A nurse brushed past us with a polite excuse me. Someone laughed down the hall. A monitor alarm chirped faintly in the distance. The world kept moving while everything inside me went sharp and still.

He exhaled slowly, controlled. “I was going to disclose the relationship,” he said finally. “Before Frank escalates anything else. Before rumors reach you first. Before you hear something from someone in a hallway instead of from me.”

The memory hit like a bruise pressed too hard — the last time something exploded and I found out secondhand, the humiliation of whispered conversations and sideways looks.

My anger faltered for half a heartbeat. “You didn’t think I could handle that conversation?” I asked, quieter now, more hurt than furious.

His eyes softened immediately. “I didn’t want you cornered,” he said. “I didn’t want them questioning your competence or implying you traded anything for advancement. I didn’t want you sitting in a room defending yourself against people who had already decided what they believed.”

Of course, he didn’t. Desmond had always believed he could absorb damage alone — take the blow, shield everyone else, walk away bruised but silent.

“That’s not partnership,” I said, voice shaking despite my effort to keep it steady. “That’s martyrdom.”

He studied me — really studied me — and I saw the exhaustion in his eyes, the quiet fury still simmering under the surface from everything Frank had said, everything that had already happened. I saw fear too, buried deep — not for himself but for me.

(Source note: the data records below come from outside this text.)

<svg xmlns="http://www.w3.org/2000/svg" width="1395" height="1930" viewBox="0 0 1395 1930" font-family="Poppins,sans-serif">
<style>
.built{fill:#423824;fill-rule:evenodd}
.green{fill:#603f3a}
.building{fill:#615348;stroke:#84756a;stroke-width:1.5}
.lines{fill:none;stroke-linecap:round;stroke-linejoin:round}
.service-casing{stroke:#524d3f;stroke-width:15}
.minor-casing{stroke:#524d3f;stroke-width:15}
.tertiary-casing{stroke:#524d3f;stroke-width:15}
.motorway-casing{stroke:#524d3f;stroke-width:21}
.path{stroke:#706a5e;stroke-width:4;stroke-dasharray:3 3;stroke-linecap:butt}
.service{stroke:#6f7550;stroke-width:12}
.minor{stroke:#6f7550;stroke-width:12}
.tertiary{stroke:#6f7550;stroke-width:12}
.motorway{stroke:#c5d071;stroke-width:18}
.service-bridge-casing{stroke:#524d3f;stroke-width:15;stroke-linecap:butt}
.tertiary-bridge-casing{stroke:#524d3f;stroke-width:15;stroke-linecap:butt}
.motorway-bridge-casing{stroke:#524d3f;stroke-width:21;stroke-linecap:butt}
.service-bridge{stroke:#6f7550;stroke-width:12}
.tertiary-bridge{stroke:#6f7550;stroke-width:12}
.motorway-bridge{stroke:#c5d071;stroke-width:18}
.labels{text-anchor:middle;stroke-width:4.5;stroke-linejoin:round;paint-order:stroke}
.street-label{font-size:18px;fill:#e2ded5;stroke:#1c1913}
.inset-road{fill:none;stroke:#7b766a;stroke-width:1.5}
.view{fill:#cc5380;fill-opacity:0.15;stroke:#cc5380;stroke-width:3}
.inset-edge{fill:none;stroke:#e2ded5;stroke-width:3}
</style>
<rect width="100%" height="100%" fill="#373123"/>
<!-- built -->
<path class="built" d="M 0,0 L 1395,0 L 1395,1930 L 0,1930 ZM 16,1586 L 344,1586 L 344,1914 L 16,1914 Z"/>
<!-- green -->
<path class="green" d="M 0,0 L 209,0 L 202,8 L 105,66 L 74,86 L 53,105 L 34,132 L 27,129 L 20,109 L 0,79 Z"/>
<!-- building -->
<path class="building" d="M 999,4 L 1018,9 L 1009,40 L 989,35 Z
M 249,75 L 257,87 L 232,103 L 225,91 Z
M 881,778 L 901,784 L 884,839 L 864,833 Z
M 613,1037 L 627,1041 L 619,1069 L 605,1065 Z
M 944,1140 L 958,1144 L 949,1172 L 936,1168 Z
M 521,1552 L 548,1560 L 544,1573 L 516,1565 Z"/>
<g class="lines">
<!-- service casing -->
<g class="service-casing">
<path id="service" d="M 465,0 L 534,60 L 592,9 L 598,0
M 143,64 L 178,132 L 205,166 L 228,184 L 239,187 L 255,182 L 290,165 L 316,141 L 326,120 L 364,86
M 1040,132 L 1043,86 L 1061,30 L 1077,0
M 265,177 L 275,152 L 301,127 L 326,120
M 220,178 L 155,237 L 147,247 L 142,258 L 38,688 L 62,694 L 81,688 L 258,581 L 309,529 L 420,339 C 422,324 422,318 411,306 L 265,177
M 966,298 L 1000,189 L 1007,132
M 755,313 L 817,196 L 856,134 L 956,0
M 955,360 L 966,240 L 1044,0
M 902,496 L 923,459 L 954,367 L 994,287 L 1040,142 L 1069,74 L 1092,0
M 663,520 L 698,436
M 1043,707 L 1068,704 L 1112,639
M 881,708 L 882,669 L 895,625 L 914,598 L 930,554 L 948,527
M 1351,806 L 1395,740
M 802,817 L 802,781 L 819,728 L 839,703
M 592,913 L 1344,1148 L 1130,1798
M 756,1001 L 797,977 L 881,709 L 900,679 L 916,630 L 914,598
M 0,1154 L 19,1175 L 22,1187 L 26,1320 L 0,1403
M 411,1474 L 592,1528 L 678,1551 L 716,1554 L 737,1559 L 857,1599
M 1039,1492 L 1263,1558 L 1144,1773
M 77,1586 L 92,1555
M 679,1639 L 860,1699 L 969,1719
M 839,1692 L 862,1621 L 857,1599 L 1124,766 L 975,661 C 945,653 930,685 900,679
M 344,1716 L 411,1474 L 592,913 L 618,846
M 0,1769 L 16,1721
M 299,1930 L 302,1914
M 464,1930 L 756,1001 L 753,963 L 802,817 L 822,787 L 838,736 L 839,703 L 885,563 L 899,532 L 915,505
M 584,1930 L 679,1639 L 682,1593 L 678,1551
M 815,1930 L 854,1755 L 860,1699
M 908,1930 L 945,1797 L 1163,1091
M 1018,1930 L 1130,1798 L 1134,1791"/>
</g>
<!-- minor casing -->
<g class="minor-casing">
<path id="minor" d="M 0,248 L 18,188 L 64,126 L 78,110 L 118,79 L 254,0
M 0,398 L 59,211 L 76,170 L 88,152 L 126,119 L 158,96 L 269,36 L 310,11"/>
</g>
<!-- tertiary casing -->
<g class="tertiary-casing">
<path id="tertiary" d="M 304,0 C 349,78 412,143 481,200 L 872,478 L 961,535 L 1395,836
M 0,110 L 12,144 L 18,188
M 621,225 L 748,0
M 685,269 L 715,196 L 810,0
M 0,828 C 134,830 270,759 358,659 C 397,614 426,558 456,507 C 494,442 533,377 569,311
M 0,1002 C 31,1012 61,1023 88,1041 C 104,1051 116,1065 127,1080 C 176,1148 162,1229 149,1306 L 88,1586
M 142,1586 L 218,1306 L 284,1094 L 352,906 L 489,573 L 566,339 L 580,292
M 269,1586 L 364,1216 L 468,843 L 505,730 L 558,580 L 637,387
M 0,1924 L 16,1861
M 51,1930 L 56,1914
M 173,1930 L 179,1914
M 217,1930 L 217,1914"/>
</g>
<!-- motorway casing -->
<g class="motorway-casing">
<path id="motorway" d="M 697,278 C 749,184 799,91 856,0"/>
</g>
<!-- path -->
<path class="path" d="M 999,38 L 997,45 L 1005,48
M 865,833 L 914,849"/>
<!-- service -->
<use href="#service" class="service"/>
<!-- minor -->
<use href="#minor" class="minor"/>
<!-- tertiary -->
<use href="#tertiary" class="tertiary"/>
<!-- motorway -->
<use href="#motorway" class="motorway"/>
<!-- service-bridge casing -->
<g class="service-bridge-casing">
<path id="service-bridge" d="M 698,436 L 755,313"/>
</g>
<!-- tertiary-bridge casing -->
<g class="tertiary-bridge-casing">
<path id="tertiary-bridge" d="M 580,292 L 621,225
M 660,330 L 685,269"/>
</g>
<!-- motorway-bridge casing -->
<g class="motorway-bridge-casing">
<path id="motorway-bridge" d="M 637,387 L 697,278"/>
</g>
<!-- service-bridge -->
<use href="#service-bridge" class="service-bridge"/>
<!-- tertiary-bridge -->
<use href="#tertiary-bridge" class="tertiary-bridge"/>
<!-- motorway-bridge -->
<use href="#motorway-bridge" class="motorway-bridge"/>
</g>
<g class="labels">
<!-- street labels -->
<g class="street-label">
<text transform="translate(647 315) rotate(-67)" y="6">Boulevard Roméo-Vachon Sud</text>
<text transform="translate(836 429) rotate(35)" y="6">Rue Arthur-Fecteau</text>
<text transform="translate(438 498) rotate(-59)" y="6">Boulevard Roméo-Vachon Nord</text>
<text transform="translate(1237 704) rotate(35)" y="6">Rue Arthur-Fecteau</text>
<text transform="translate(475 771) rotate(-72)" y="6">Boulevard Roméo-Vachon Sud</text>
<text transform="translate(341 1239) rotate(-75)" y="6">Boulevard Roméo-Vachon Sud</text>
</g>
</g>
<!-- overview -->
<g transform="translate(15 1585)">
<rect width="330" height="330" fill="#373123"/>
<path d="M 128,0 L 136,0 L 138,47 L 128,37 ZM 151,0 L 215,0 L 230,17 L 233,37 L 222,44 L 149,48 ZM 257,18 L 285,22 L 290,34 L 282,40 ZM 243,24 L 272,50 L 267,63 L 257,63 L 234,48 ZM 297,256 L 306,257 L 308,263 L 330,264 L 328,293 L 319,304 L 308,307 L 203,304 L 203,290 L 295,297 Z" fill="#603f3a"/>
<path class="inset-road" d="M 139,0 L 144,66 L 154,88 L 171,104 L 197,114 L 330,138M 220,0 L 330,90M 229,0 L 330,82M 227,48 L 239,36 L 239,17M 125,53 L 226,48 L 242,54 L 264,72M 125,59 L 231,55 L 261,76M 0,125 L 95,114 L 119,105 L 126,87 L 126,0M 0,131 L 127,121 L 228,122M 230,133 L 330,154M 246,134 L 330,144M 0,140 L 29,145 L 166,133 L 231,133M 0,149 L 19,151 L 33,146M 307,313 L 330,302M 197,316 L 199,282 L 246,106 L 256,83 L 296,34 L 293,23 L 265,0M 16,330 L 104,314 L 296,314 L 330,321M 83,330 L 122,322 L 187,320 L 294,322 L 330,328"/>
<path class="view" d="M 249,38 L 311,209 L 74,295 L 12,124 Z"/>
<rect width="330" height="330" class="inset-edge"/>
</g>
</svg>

“I can absorb this,” he said softly. “You’re still building your footing here. I have tenure. I have leverage. If anyone needs to be the one under the microscope, it should be me.”

Something inside my chest twisted hard. “I am not fragile,” I said. “And I am not a secret you have to manage alone.”

His mouth opened and closed again. The silence stretched long enough for the fluorescent lights to hum louder, for my pulse to throb in my ears.

“We’ll walk in together,” I said finally. “Or you don’t walk in at all.”

A long pause.

He held my gaze — searching, calculating, fighting the instinct to shoulder everything himself. The battle played out in the smallest details: a shift of his weight, a slow inhale, the way his fingers tightened around the folder before loosening again.

Finally, he nodded once. “Together,” he said. Without thinking, I reached out and touched his wrist — just a brief brush of skin, grounding and familiar. His pulse beat steadily under my fingertips. Alive. Here. Choosing us instead of isolation.

“Next time,” I murmured, softer now, “don’t you dare sneak around me.”

The corner of his mouth twitched. “Next time,” he said, “I’ll be sure you’ve slept over four hours before ambushing me in a hallway.”

“Absolutely not,” I muttered, and the ghost of a laugh escaped both of us — fragile but real.

We stood there for another second, shoulder to shoulder, both of us breathing in sync as the reality of what waited behind that door settled over us. Then he shifted the folder under his arm and turned toward HR.

And I walked beside him — not behind, not hidden — into whatever came next, waiting on the other side of frosted glass and tough questions.